近年,佛羅倫斯學院美術館也依義大利《文化遺產與景觀法典》,對未經授權、被認為貶損作品形象的商業使用提起訴訟並獲判賠償,支持者認為文化遺產應被尊重,批評者則擔心這讓早已進入公共領域的作品受到近似永久版權的控制。

真品在哪裡?佛羅倫斯三座大衛怎麼分

學院美術館:唯一原作

真正由米開朗基羅雕刻的《大衛像》,現藏佛羅倫斯學院美術館,位於 De Fabris 設計的 Tribuna 中央。1873 年把它移入室內的核心目的就是保存,因此現在到領主廣場看到的那一尊並非原作。若只能選一處細看肌理、工具痕跡、視線與左臂接合線,學院美術館才是目的地。

領主廣場:1910 年大理石複製品

舊宮入口原作留下的空位,1910 年由 Luigi Arrighetti 製作的大理石複製品補上。
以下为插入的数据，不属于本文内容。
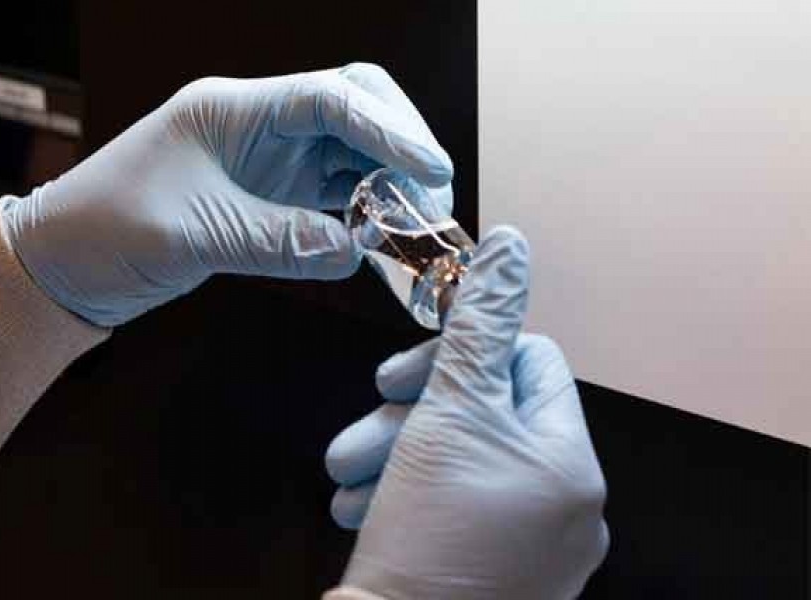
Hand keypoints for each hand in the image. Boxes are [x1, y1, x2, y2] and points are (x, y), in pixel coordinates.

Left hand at [3, 63, 452, 326]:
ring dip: (391, 184)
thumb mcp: (194, 235)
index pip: (330, 99)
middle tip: (434, 198)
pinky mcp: (270, 196)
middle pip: (355, 110)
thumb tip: (355, 250)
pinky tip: (384, 239)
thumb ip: (279, 240)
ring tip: (419, 225)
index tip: (432, 170)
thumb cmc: (105, 230)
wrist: (64, 262)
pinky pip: (335, 195)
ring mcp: (268, 161)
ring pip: (353, 154)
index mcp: (234, 111)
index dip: (389, 130)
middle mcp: (259, 126)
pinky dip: (366, 213)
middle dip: (402, 146)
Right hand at [325, 228, 608, 598]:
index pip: (528, 362)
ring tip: (348, 480)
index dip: (461, 356)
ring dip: (394, 456)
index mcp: (570, 463)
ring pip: (458, 461)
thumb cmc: (427, 536)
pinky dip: (406, 497)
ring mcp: (531, 547)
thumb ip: (481, 324)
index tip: (400, 376)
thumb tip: (510, 245)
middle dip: (410, 414)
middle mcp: (564, 506)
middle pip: (485, 415)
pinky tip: (365, 509)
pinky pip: (453, 508)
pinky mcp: (494, 576)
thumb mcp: (450, 411)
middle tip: (363, 434)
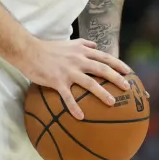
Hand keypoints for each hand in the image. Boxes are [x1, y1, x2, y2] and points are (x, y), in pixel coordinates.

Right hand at [17, 38, 131, 119]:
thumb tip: (95, 45)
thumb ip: (83, 43)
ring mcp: (68, 71)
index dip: (118, 64)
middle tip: (127, 87)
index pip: (104, 57)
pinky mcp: (57, 81)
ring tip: (112, 102)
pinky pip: (68, 96)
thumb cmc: (48, 48)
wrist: (28, 51)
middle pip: (102, 69)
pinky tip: (80, 117)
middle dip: (117, 78)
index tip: (129, 72)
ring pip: (90, 83)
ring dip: (102, 93)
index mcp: (82, 51)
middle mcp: (78, 60)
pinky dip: (74, 107)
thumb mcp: (69, 42)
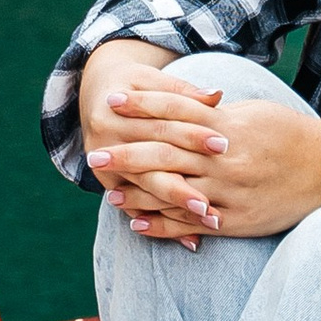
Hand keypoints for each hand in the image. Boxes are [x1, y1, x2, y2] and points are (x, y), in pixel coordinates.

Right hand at [83, 60, 229, 242]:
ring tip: (210, 219)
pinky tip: (191, 239)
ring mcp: (104, 167)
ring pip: (146, 190)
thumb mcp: (153, 81)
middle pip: (150, 163)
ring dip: (177, 208)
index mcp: (112, 111)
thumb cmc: (134, 84)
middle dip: (183, 180)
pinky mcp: (110, 187)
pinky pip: (138, 210)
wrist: (97, 96)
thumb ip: (184, 92)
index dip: (191, 133)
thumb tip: (217, 97)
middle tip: (215, 196)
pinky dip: (164, 228)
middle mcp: (103, 141)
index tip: (223, 144)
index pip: (160, 124)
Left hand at [85, 67, 320, 246]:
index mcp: (227, 127)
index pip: (175, 111)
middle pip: (166, 153)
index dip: (142, 105)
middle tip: (95, 153)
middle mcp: (225, 159)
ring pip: (174, 192)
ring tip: (107, 192)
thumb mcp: (251, 115)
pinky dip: (163, 225)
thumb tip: (181, 106)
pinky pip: (192, 224)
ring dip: (137, 193)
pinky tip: (137, 223)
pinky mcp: (237, 220)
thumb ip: (214, 115)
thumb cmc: (289, 134)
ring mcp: (230, 192)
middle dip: (127, 153)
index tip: (112, 101)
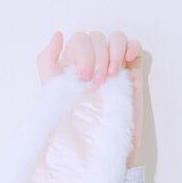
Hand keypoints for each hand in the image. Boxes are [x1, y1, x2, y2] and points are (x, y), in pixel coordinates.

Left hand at [36, 28, 144, 167]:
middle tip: (97, 83)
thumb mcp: (51, 92)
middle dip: (97, 57)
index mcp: (73, 63)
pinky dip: (132, 47)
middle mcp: (92, 61)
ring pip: (116, 37)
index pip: (80, 39)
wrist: (96, 148)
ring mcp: (112, 66)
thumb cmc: (71, 123)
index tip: (83, 78)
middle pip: (97, 37)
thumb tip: (58, 34)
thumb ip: (47, 61)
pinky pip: (134, 47)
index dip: (83, 53)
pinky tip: (128, 60)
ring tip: (112, 75)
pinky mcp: (131, 73)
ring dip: (114, 52)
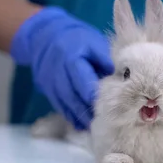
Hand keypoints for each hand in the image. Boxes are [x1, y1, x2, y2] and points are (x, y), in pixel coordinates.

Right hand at [10, 7, 113, 129]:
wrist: (45, 36)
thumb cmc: (77, 39)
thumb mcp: (93, 42)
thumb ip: (104, 58)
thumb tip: (116, 75)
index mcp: (70, 58)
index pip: (82, 80)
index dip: (93, 94)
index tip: (107, 105)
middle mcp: (57, 72)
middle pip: (72, 95)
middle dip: (86, 109)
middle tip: (103, 121)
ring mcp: (49, 82)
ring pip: (64, 103)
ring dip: (78, 116)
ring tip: (93, 126)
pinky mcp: (47, 89)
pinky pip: (59, 105)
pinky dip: (70, 115)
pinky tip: (81, 124)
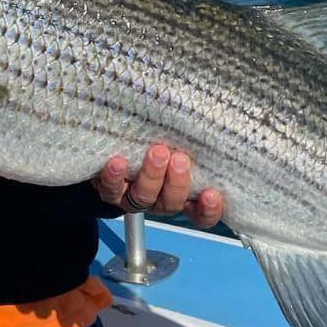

它延續《大衛像》與共和政府空間的歷史關係,也讓人理解作品原先如何與舊宮、廣場雕塑及城市動線互動。

米開朗基羅廣場:1875 年青銅複製品

俯瞰佛羅倫斯的米開朗基羅廣場(Piazzale Michelangelo)中央,則是一件青銅《大衛像》,周圍搭配米開朗基羅墓園雕像的青銅複製。它由 Clemente Papi 鑄造,1875 年安置,以紀念米開朗基羅誕辰四百週年。